» **INSTRUCTION**
Show each line of the rows below that contains the word "جديدة".

» **SUPPLIED RECORDS**

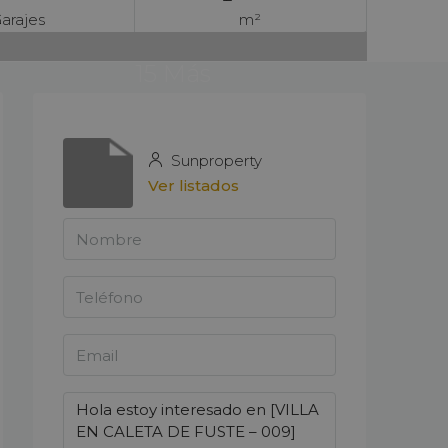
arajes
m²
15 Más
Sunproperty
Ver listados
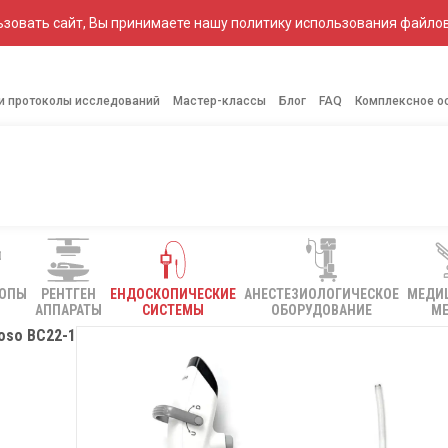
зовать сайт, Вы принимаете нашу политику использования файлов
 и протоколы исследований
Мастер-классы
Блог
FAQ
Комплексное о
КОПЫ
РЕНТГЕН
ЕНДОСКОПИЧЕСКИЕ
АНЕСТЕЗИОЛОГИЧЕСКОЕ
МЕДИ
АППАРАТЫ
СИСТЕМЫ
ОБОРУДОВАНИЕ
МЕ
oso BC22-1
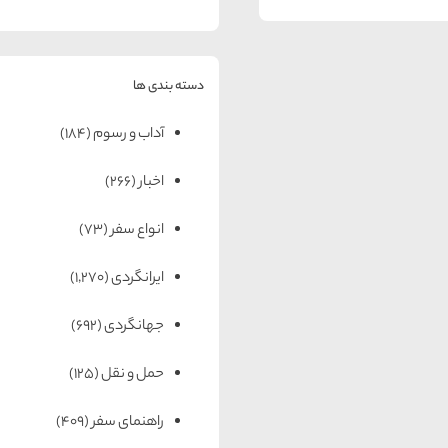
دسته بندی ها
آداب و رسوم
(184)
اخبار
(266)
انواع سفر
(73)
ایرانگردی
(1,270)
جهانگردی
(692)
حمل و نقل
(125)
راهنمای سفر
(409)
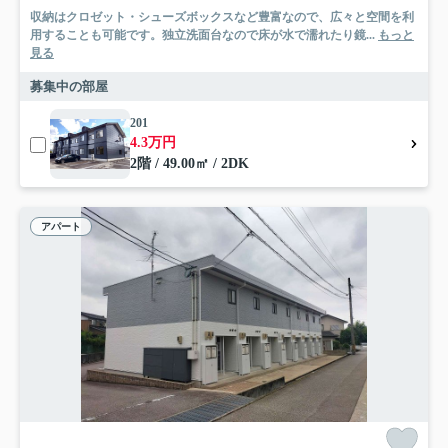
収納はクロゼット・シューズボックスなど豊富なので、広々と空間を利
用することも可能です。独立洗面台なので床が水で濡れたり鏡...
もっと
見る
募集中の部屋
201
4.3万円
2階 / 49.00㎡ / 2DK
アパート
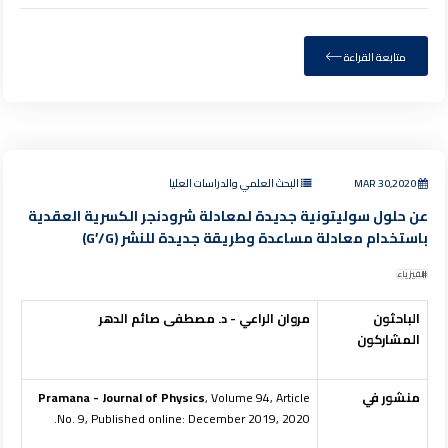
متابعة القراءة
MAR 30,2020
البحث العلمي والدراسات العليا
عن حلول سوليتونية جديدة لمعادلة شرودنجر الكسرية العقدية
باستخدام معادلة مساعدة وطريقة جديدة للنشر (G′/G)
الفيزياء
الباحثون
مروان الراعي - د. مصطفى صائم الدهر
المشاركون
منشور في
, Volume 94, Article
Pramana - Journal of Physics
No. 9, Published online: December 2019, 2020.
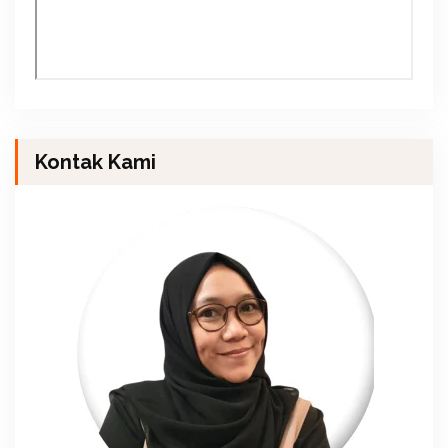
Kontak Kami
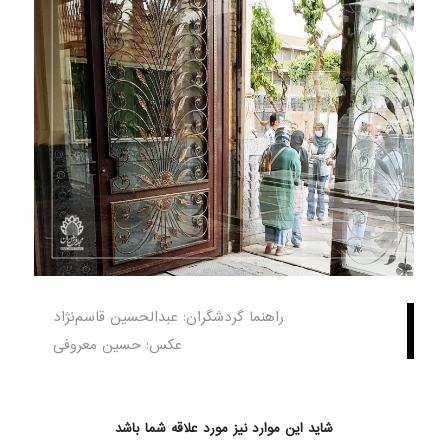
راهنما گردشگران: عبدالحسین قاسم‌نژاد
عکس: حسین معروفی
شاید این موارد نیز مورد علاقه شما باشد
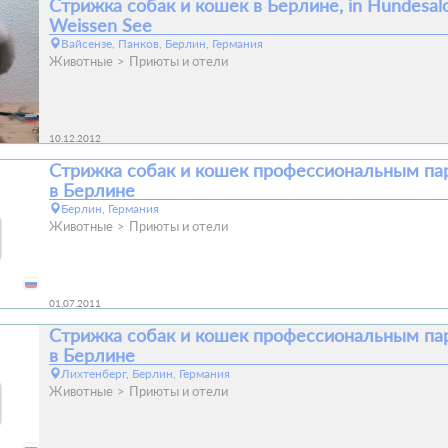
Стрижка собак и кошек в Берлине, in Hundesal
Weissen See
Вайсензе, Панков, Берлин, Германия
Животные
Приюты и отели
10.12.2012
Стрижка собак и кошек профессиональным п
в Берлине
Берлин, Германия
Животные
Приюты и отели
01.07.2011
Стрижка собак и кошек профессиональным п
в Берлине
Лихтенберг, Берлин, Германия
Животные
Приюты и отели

» **RESPONSE FOR THIS EXERCISE**
عن حلول سوليتونية جديدة لمعادلة شرودنجر الكسرية العقدية
باستخدام معادلة مساعدة وطريقة جديدة للنشر (G′/G)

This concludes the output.